**Document text**
******
Showing posts with label Web Services. Show all posts
Showing posts with label Web Services. Show all posts

XML vs. JSON for API requests and responses

XML is a document-centric data format and data processing language and stands for, "Extensible Markup Language".

JSON is a lighter-weight messaging-centric data format and stands for, "JavaScript Object Notation".

A question that often comes up in discussing APIs is whether an endpoint should accept and return JSON (increasingly the standard) instead of XML (was the old standard with XML-based SOAP services). If I have just 1 opinion to give, I would say that it is important for an API response model to be format agnostic (at least in regards to JSON vs. XML). Why not have the API accept and return both types and give clients the choice of either JSON or XML?

If your web service is so complex and has so much XML-specific dependencies, you may want to look into simplifying your model. None of the heavy lifting (of database communication, of data configuration and security information, data processing, etc.) should ever be done with dependencies from our sent and received XML and JSON GETs and POSTs.

That should be done on the server side, as much as is possible.


Here is an illustration from xml.com which describes the functionality equivalents in each format


In reality, if we model our program entities with easily understandable properties and no embedded config in the XML (this was the norm for SOAP), we will have no problem serializing our model objects into XML or JSON- losing no information in the process.
******
**Material provided**

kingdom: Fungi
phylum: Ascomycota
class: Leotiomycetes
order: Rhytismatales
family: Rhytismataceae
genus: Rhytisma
******
**Your tasks**
A: In the post on XML vs. JSON, why will serializing model objects into XML or JSON cause no problem?
B: Decide whether each statement agrees with the post on XML vs. JSON. Answer yes or no for each, and quote the words from the post that settle it: (i) JSON stands for "JavaScript Object Notation." (ii) Heavy lifting such as database communication should be done with dependencies from the XML and JSON that is sent and received. (iii) XML is described as a document-centric data format.
C: From the post on XML vs. JSON, give back everything from "If your web" down to "GETs and POSTs.".

**Numbered responses**
A: The post says this holds if program entities are modeled with easily understandable properties and no configuration is embedded in the XML, as was the norm for SOAP. When that is done, model objects can be serialized into XML or JSON without losing any information.

B:
(i) Yes: "JSON is a lighter-weight messaging-centric data format and stands for, "JavaScript Object Notation"."
(ii) No: "None of the heavy lifting (of database communication, of data configuration and security information, data processing, etc.) should ever be done with dependencies from our sent and received XML and JSON GETs and POSTs."
(iii) Yes: "XML is a document-centric data format and data processing language"

C:
If your web service is so complex and has so much XML-specific dependencies, you may want to look into simplifying your model. None of the heavy lifting (of database communication, of data configuration and security information, data processing, etc.) should ever be done with dependencies from our sent and received XML and JSON GETs and POSTs.